Let $f\colon \mathbb{Z} \to \mathbb{Q}$ be a ring homomorphism. Show that $f^{-1}(\langle0\rangle)$ is not a maximal ideal of $\mathbb{Z}$.

Answer 1

Hint: $\mathbb{Z}/\mathrm{ker}(f)$ is isomorphic to the image of $f$. What can $\mathrm{ker}(f)$ be?

Answer 2

If $f(n)=0$ then $nf(1)=0$ and so $f(1)=0$ thus $f(x)=0$ for all $x$.

Answer 3

Hint:

$f^{-1}(0)=\ker f\;$ , so if this is a maximal ideal, then $\;\Bbb Z/\ker f\le \Bbb Q\;$ is a field ...but what are the only possible subfields of the rationals?

Answer 4

Let $R$ and $S$ be any two rings, commutative or not, unital or not, and let $\phi:R \to S$ be a homomorphism. Even if $\phi$ doesn't map $1_R \mapsto 1_S$, it must preserve idempotents; that is, if $e \in R$ satisfies $e^2 = e$, then $\phi(e) = \phi(e^2) = (\phi(e))^2$. Applying this notion to the homomorphism $f:\Bbb Z \to \Bbb Q$, we see that $f(1_{\Bbb Z}) = (f(1_{\Bbb Z}))^2$; since $\Bbb Q$ is a field, this forces $f(1_{\Bbb Z}) = 0$ or $f(1_{\Bbb Z}) = 1_{\Bbb Q}$. In the former case, $f(\Bbb Z) = \{0\}$, in the latter $f(\Bbb Z) = \Bbb Z \subset \Bbb Q$, that is $\Bbb Z$ considered (via an isomorphic copy or whatever) as a subset of $\Bbb Q$. In the former case, $\ker f = \Bbb Z$, in the latter $\ker f = \{0\}$. In neither case is $\ker f$ a maximal ideal in $\Bbb Z$. QED.

Hope this helps. Cheers,

and as always,

Fiat Lux!!!

Answer 5

Consider $f(1)$. If you require the condition $f(1_{\mathbb{Z}})=1_{\mathbb{Q}}$, then what must $f(n)$ be for any other given $n\in\mathbb{Z}$? When can $f(n)$ be equal to $0_{\mathbb{Q}}$?

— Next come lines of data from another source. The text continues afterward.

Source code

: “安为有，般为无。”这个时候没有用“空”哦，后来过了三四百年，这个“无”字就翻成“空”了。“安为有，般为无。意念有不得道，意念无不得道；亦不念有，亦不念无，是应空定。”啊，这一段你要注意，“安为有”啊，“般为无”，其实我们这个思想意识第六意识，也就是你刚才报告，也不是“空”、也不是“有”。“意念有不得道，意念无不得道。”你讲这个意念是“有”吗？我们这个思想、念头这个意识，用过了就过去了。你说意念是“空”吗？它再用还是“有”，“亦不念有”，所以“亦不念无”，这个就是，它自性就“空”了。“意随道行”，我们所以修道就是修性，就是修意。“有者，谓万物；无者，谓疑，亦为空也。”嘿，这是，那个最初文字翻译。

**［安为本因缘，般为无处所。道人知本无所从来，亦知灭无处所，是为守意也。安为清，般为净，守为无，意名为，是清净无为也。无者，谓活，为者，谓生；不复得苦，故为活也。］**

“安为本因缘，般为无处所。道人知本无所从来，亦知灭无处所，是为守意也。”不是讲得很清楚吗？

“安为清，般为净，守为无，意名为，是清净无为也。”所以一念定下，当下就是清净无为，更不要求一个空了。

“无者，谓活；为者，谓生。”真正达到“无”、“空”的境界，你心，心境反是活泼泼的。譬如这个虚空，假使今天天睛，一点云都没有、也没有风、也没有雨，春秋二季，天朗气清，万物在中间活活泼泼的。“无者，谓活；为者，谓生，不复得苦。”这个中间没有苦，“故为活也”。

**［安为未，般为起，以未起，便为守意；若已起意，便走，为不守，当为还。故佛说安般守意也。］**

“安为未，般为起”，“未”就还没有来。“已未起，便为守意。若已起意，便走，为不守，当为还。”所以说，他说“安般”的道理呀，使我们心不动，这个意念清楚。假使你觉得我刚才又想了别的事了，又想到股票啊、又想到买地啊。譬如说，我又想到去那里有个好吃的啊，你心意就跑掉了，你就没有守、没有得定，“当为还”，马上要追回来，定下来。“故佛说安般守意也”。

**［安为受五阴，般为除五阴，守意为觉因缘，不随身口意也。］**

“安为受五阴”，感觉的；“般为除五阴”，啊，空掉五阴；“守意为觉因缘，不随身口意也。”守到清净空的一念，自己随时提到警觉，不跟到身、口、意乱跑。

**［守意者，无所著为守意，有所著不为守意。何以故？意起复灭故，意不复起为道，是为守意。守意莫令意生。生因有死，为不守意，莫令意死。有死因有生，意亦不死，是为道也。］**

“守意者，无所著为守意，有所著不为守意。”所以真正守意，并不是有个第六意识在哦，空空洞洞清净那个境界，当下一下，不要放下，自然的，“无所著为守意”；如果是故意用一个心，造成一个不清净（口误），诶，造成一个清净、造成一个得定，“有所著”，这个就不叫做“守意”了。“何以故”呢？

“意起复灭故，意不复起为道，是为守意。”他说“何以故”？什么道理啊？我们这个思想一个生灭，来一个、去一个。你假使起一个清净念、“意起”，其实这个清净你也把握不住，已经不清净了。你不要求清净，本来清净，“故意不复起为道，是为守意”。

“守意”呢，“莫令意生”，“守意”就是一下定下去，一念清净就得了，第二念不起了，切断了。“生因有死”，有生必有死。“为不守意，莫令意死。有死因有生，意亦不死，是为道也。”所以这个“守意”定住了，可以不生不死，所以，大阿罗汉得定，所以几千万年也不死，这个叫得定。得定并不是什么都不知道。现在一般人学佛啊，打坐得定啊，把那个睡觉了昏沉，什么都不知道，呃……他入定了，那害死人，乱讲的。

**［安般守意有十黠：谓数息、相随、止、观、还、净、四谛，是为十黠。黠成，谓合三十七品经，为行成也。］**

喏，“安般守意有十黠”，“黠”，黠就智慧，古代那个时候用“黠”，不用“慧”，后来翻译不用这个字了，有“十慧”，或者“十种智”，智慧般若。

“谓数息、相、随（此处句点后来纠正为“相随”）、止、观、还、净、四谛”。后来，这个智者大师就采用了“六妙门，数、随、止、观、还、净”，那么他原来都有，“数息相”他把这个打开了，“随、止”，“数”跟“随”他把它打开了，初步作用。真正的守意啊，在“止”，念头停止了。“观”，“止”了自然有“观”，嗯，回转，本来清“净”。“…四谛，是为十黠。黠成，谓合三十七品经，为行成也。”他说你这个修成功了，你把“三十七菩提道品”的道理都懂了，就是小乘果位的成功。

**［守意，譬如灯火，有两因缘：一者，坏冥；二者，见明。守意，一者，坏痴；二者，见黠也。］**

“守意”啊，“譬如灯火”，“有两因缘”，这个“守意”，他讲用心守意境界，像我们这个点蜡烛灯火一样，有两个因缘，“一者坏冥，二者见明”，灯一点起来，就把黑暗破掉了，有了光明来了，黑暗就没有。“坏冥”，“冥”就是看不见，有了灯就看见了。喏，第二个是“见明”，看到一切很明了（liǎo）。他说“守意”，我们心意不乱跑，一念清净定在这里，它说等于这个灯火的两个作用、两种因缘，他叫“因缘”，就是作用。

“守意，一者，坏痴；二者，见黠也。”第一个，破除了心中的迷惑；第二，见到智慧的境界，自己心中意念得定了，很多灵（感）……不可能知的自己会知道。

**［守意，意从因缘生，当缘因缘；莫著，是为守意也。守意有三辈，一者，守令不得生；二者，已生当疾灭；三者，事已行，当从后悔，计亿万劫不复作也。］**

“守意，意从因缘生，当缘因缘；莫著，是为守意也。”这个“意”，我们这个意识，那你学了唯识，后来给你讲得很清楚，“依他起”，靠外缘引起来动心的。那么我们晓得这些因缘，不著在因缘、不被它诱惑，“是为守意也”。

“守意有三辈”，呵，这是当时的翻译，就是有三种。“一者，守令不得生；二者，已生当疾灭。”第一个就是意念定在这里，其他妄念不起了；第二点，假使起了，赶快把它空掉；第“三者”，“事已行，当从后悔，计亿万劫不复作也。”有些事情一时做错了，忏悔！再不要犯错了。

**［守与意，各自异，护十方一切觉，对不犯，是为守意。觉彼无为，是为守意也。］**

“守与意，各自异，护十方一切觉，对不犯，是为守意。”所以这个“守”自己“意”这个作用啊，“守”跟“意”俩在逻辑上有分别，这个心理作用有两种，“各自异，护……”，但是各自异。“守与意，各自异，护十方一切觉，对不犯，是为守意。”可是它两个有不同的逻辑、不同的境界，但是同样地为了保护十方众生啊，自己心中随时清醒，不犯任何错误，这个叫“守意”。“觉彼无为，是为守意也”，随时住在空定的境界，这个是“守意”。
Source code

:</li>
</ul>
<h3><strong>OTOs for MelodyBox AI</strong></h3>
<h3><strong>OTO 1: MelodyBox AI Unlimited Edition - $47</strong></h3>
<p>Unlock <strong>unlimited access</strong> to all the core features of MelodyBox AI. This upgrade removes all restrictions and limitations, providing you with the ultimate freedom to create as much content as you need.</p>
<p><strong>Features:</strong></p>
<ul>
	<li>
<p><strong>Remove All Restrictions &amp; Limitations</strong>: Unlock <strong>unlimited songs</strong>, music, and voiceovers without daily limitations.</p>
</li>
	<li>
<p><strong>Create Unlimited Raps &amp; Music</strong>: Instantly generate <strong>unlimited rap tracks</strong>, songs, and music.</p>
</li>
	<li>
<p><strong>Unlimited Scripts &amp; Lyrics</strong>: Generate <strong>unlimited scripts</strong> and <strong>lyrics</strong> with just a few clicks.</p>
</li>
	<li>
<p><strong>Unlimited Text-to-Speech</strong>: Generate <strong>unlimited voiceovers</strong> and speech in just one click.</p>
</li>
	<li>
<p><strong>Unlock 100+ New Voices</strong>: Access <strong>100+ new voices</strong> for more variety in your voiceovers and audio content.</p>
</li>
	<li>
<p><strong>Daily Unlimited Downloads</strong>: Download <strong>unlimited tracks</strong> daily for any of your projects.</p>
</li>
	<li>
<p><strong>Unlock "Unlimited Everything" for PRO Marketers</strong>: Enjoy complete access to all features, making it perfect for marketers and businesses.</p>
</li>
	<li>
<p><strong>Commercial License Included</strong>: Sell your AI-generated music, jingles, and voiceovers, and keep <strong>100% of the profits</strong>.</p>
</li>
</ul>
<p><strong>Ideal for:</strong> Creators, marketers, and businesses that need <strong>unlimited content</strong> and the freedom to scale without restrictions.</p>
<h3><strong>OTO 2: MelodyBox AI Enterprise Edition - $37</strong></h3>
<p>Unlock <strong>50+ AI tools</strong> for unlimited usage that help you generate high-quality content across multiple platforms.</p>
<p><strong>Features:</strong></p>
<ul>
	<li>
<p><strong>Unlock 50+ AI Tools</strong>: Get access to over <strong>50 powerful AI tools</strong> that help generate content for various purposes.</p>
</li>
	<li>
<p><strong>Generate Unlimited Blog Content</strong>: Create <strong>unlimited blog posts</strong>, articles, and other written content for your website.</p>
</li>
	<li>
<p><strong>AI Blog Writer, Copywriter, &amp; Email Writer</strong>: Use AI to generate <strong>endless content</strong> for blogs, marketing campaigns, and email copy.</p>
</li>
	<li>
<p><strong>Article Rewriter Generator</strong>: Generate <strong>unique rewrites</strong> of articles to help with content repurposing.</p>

If you do not require the condition $f(1_{\mathbb{Z}})=1_{\mathbb{Q}}$, then either $f(1)=0$ in which case what must $f(n)$ be for any other given $n\in\mathbb{Z}$? or $f(1)\neq 0$ in which case again what must $f(n)$ be for any other given $n\in\mathbb{Q}$?

Are the subsets $\{0_{\mathbb{Q}}\}$ or $\mathbb{Q}$ maximal ideals of $\mathbb{Q}$?